A tal proposito rilevavano le parti civili ricorrenti che era emerso dalle dichiarazioni dei testi escussi che, per quanto attiene al casco di sicurezza, nessuno lo portava, che il nucleo dei lavoratori era pari a sei persone, che questi lavoravano sotto il controllo dell' A. e che solo in occasione di controlli preannunciati venivano portati ai lavoratori i caschi. Il giorno dell'infortunio poi soltanto il P. indossava il casco di sicurezza e dunque gli imputati sapevano che gli operai lavoravano senza casco e quindi l' A., quella sera, non poteva non aver visto che il D. L., che aveva lavorato insieme con lui l'intero giorno, non portava il casco, ma un semplice berretto di lana. Quanto poi al mancato uso delle cinture di sicurezza, le parti civili ricorrenti richiamavano le dichiarazioni dei testimoni che avevano affermato di non avere una cintura di sicurezza, ma di avere visto una cinta con imbracatura. La Corte territoriale, quindi, preso atto dell'inesistenza delle cinture di sicurezza, era passata a considerare la presenza di alcune imbracature che, peraltro, nulla hanno a che fare con le cinture di sicurezza, in quanto sono due mezzi di protezione totalmente diversi e finalizzati ad un utilizzo diverso, in quanto le imbracature servono per lavorare nel vuoto, le cinture di sicurezza invece servono per muoversi su pali, scale e pertanto hanno una funzionalità completamente diversa. Secondo le parti civili ricorrenti sussisteva quindi la responsabilità degli imputati che avevano fatto lavorare il D.L. senza casco (non accertandosi che l'avesse) e senza cintura di sicurezza, pur essendo l'attività da lui espletata, e cioè l'accesso alla stiva, pericolosa, trattandosi di un luogo buio di non facile accesso, in cui il primo piolo si trovava a circa 80 centimetri sotto il bordo del boccaporto.
All'udienza del 10.04.2012, dopo il compimento degli incombenti stabiliti dal codice di rito, il processo era deciso come da dispositivo che segue.
CONSIDERATO IN DIRITTO
Il proposto ricorso è fondato e merita pertanto accoglimento.
La sentenza impugnata da atto che, per entrare nella stiva, era necessario scendere due scale a pioli di cui una era alta metri 2,35 e la seconda 3 metri, sfalsate e con un piano intermedio posto a circa tre metri da terra.
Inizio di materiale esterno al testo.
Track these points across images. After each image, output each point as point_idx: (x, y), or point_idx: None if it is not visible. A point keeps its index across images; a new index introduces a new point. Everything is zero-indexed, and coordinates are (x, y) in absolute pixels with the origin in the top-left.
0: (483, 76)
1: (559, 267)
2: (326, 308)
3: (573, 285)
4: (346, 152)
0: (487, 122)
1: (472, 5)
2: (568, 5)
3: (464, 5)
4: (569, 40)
Per accedere alla prima scaletta era necessario poi scavalcare il boccaporto (che secondo quanto si legge in sentenza avrebbe avuto un'altezza di poco superiore al ginocchio delle persone effigiate nelle fotografie in atti) e poggiare il piede sul primo piolo, posizionato immediatamente sotto il piano di tolda.
Le ricorrenti parti civili contestano tali misure in quanto l'altezza complessiva delle due scale e del boccaporto a loro avviso sarebbe stata maggiore.
E pacifico altresì che il lavoratore deceduto stava scendendo nella stiva senza utilizzare il casco di protezione e la cintura di sicurezza.
Peraltro, anche a volere dare per esatti i dati di cui sopra, si osserva che la sentenza impugnata ha affermato in modo assolutamente apodittico che "la discesa nella stiva di una nave attraverso un'apposita scala a pioli fissata al muro non era attività che comportasse il rischio di caduta dall'alto".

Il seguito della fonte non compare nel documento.